Council hires grant writer for fire dept.


Village council this week continued seeking funding for the fire department through a grant writer despite concerns shared by the village solicitor.

Council unanimously agreed to a grant writing contract with Mickey Smith of Ohio First Responder Grants LLC to apply for a first responders grant through FEMA (Federal Emergency Management Agency).

Council last month authorized Fire Chief Larry Hephner to begin collecting paperwork for the application even without the contract. At that time, council asked Village Solicitor Walter Newton to provide the contract at this week’s meeting.

When presenting legislation to approve the contract, Newton shared some concerns, notably a “hold harmless clause” which he said means the village is liable for any mistakes Smith makes, making the village open to any possible lawsuit. He also said he is concerned that the village can be offered less than the amount needed for the project specified in the grant, and even if council rejects the grant, just being offered the grant will make the village responsible for paying Smith the bonus for an awarded grant.

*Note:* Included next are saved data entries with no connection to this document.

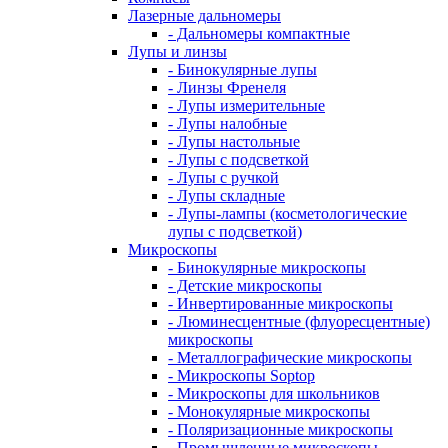
Лазерные дальномеры
- Дальномеры компактные
Лупы и линзы
- Бинокулярные лупы
- Линзы Френеля
- Лупы измерительные
- Лупы налобные
- Лупы настольные
- Лупы с подсветкой
- Лупы с ручкой
- Лупы складные
- Лупы-лампы (косметологические
лупы с подсветкой)
Микроскопы
- Бинокулярные микроскопы
- Детские микроскопы
- Инвертированные микроскопы
- Люминесцентные (флуоресцентные)
микроскопы
- Металлографические микроскопы
- Микроскопы Soptop
- Микроскопы для школьников
- Монокулярные микроскопы
- Поляризационные микроскопы
- Промышленные микроскопы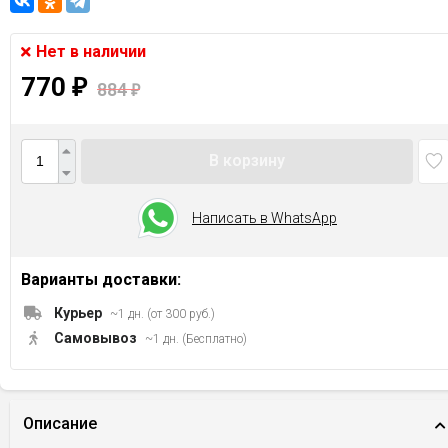
Нет в наличии
770
₽
884
₽
В корзину
Написать в WhatsApp
Варианты доставки:
Курьер
~1 дн. (от 300 руб.)
Самовывоз
~1 дн. (Бесплатно)
Описание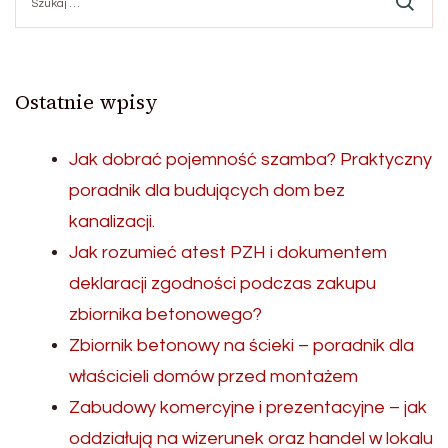
Ostatnie wpisy
Jak dobrać pojemność szamba? Praktyczny
poradnik dla budujących dom bez
kanalizacji.
Jak rozumieć atest PZH i dokumentem
deklaracji zgodności podczas zakupu
zbiornika betonowego?
Zbiornik betonowy na ścieki – poradnik dla
właścicieli domów przed montażem
Zabudowy komercyjne i prezentacyjne – jak
oddziałują na wizerunek oraz handel w lokalu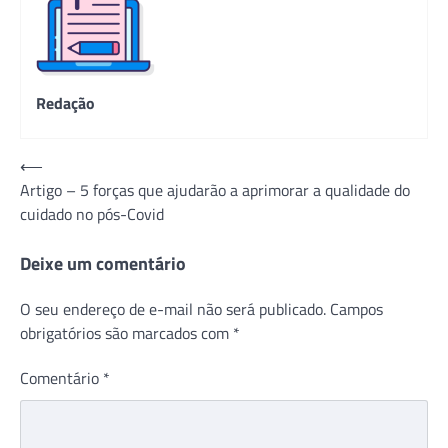
Redação
Navegação
⟵
Artigo – 5 forças que ajudarão a aprimorar a qualidade do
de
cuidado no pós-Covid
Post
Deixe um comentário
O seu endereço de e-mail não será publicado.
Campos
obrigatórios são marcados com
*
Comentário
*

Fiscal Officer Randy Chismar said that the only way the village will be offered less than the amount sought in the grant is if the village is offered whatever is left in the grant fund, but that a grant is not considered awarded unless the village accepts it. He

also noted that Smith can only apply for funding for items identified by Hephner and included in the contract.

At a meeting last month, Smith advised council to consider one application, with a preference placed on a brush truck, at a cost of $2,500. Council can also attempt three applications, with the second and third at a cost of $1,500 each. Smith made the recommendation based on the department’s run sheets and budget from the past three years.

If council does secure the grant, the village will pay Smith 5 percent.

Hephner said a priority is being placed on the brush truck, which can be used off road because it is lighter than a pumper tank. It costs approximately $150,000 to $185,000. The second and third applications would be for new oxygen tanks and a new Jaws of Life hydraulic rescue tool, which cannot be bundled together.

Smith suggested getting the paperwork started as soon as possible to increase the chance of securing funding.

Councilman Neal Bayless responded to Newton’s concerns, saying that Smith works with departments in four states and helps them obtain grant funding they could never get on their own. He also said he was worried that if Newton continued to change the contract, Smith would no longer be willing to spend the time working with the village.

Newton told Bayless that ultimately the decision is council’s to make, but that his job as solicitor is to warn council about consequences of wording in contracts.

“I wouldn’t be doing my job if I didn’t say something,” Newton said. “Wording is everything in a contract.”